Data to use:
BEGIN

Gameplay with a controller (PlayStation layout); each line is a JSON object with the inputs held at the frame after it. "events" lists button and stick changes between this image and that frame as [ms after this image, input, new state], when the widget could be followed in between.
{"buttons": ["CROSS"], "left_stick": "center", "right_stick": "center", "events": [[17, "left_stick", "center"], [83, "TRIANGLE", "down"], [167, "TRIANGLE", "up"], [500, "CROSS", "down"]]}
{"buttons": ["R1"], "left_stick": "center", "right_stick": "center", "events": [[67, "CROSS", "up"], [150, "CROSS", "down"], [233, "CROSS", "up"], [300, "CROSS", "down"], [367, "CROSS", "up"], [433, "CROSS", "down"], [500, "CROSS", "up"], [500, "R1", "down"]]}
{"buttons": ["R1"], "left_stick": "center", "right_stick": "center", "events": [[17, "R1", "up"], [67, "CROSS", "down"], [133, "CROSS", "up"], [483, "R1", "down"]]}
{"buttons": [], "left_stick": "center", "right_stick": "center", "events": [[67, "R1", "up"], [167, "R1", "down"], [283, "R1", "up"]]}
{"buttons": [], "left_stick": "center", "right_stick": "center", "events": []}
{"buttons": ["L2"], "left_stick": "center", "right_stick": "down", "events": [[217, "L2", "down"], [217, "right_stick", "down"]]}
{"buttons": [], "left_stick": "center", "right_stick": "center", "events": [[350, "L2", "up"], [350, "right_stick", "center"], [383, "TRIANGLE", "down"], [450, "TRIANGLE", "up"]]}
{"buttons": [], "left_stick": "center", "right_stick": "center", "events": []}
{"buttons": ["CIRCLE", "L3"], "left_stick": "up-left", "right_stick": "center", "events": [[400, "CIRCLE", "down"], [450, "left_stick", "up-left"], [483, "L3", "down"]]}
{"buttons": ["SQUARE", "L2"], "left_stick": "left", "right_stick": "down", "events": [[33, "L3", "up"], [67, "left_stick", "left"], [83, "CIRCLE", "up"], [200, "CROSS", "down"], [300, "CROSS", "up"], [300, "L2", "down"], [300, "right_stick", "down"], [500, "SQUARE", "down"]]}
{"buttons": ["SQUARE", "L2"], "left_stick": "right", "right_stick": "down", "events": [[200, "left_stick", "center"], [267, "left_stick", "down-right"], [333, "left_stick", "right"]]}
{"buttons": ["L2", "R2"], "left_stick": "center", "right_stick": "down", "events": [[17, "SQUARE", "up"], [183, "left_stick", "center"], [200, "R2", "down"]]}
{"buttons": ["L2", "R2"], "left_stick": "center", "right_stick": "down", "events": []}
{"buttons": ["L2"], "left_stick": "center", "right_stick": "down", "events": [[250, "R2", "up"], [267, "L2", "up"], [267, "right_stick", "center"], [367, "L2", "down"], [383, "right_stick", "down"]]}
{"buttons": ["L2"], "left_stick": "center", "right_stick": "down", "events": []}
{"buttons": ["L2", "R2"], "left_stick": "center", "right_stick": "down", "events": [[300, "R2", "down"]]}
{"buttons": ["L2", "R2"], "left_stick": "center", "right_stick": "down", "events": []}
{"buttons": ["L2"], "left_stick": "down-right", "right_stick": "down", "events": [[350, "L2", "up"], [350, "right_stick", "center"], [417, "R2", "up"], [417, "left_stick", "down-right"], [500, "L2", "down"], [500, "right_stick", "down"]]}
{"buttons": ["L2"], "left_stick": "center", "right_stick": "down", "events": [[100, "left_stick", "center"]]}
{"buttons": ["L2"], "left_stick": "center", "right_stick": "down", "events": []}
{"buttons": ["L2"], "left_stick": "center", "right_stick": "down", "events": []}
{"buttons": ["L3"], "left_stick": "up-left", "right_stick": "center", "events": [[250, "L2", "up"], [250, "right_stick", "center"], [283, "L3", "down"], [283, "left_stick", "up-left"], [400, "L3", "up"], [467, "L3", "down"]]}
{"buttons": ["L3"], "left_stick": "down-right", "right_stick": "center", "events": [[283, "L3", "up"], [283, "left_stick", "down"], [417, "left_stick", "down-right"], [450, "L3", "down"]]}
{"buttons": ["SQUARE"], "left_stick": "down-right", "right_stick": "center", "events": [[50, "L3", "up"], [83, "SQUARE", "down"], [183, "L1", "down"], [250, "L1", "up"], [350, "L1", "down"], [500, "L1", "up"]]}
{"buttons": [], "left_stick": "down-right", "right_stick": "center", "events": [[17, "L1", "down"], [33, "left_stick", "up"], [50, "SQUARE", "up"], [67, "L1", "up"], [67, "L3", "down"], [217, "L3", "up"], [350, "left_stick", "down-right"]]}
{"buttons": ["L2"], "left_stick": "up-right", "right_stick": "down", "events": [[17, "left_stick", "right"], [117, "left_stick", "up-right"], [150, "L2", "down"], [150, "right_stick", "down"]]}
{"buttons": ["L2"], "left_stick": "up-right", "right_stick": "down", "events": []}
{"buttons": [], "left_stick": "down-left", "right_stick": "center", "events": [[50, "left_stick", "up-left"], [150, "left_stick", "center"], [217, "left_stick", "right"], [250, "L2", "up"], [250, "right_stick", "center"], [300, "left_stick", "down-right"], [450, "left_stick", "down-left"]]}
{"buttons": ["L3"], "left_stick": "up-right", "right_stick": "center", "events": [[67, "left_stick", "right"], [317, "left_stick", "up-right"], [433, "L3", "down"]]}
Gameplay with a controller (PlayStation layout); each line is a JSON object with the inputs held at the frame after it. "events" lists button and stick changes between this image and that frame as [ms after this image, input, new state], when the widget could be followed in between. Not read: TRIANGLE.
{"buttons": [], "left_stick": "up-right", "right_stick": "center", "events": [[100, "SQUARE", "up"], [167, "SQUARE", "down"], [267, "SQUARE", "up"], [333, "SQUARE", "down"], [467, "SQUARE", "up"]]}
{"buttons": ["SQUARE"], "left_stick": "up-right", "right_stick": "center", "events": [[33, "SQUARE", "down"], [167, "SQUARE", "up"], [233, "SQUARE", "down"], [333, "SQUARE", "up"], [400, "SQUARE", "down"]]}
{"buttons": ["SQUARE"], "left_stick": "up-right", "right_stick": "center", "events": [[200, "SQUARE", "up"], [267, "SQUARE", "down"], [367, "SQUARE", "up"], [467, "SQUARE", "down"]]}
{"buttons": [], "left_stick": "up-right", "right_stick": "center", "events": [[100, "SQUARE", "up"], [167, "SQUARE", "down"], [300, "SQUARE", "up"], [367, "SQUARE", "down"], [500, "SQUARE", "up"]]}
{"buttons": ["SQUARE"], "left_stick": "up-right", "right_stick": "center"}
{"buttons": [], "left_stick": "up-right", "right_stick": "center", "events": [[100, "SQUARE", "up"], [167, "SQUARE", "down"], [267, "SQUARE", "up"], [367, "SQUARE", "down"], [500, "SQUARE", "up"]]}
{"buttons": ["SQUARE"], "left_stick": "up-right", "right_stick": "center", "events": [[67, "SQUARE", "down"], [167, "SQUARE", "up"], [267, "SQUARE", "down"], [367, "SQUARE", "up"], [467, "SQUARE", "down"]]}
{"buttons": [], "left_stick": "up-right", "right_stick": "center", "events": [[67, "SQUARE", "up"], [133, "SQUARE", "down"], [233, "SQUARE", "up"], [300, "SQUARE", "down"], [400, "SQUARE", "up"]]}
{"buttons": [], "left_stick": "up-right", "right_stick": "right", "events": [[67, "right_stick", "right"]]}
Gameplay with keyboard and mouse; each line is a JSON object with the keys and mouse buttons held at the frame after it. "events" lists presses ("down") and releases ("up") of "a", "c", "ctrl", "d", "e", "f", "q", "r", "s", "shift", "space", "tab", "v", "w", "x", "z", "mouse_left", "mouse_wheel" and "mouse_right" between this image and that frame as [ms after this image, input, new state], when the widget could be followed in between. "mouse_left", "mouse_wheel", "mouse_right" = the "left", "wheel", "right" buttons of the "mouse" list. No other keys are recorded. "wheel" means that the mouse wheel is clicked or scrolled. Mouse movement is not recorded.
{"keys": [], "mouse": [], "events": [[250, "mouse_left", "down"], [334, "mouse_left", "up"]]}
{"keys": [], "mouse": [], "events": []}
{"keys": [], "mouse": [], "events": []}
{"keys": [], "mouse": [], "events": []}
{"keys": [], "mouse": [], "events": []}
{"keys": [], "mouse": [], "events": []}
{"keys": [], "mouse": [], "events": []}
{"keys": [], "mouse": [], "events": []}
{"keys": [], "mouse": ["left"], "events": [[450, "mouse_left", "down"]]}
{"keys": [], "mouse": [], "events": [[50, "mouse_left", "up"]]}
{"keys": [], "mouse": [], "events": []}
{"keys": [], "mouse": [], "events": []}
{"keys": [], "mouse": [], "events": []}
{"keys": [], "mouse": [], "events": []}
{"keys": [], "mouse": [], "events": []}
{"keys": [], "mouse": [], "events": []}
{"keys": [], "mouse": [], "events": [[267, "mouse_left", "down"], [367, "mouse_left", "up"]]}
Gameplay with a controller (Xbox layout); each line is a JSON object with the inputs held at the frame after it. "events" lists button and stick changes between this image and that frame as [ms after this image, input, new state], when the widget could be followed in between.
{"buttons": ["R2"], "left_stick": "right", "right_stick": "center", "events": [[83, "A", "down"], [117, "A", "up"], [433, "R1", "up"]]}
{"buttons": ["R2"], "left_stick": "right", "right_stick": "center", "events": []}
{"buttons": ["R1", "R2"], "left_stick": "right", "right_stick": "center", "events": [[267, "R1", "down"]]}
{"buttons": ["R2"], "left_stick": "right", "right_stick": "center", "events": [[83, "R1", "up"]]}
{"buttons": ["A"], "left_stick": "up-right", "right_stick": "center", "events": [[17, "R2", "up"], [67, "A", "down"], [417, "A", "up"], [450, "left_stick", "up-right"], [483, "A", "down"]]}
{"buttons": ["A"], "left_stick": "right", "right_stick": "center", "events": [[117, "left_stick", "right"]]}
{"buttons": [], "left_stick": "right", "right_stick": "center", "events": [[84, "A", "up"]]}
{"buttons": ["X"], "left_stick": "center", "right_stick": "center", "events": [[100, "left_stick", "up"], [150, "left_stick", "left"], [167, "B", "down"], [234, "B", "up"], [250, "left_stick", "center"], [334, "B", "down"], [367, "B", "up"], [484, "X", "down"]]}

END

Task description: The answer consists of the lines above that include the word "CIRCLE", each copied exactly.

Solution for this problem:
{"buttons": ["CIRCLE", "L3"], "left_stick": "up-left", "right_stick": "center", "events": [[400, "CIRCLE", "down"], [450, "left_stick", "up-left"], [483, "L3", "down"]]}
{"buttons": ["SQUARE", "L2"], "left_stick": "left", "right_stick": "down", "events": [[33, "L3", "up"], [67, "left_stick", "left"], [83, "CIRCLE", "up"], [200, "CROSS", "down"], [300, "CROSS", "up"], [300, "L2", "down"], [300, "right_stick", "down"], [500, "SQUARE", "down"]]}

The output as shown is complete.